__Work order__. Arrange the lines from the start of the listing through the line containing "experiencias previas con" as a JSON list of strings, one string per line. Leave out any blank lines.

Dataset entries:
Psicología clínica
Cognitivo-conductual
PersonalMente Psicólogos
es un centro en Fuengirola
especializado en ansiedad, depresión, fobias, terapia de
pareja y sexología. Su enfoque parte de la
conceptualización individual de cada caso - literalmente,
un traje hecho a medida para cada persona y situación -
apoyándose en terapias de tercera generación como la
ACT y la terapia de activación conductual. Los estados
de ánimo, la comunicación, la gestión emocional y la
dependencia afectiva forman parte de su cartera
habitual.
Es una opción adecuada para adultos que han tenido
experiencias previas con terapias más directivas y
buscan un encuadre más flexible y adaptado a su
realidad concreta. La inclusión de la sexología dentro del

__Exercise result__.
[
  "Psicología clínica",
  "Cognitivo-conductual",
  "PersonalMente Psicólogos",
  "es un centro en Fuengirola",
  "especializado en ansiedad, depresión, fobias, terapia de",
  "pareja y sexología. Su enfoque parte de la",
  "conceptualización individual de cada caso - literalmente,",
  "un traje hecho a medida para cada persona y situación -",
  "apoyándose en terapias de tercera generación como la",
  "ACT y la terapia de activación conductual. Los estados",
  "de ánimo, la comunicación, la gestión emocional y la",
  "dependencia afectiva forman parte de su cartera",
  "habitual.",
  "Es una opción adecuada para adultos que han tenido",
  "experiencias previas con terapias más directivas y"
]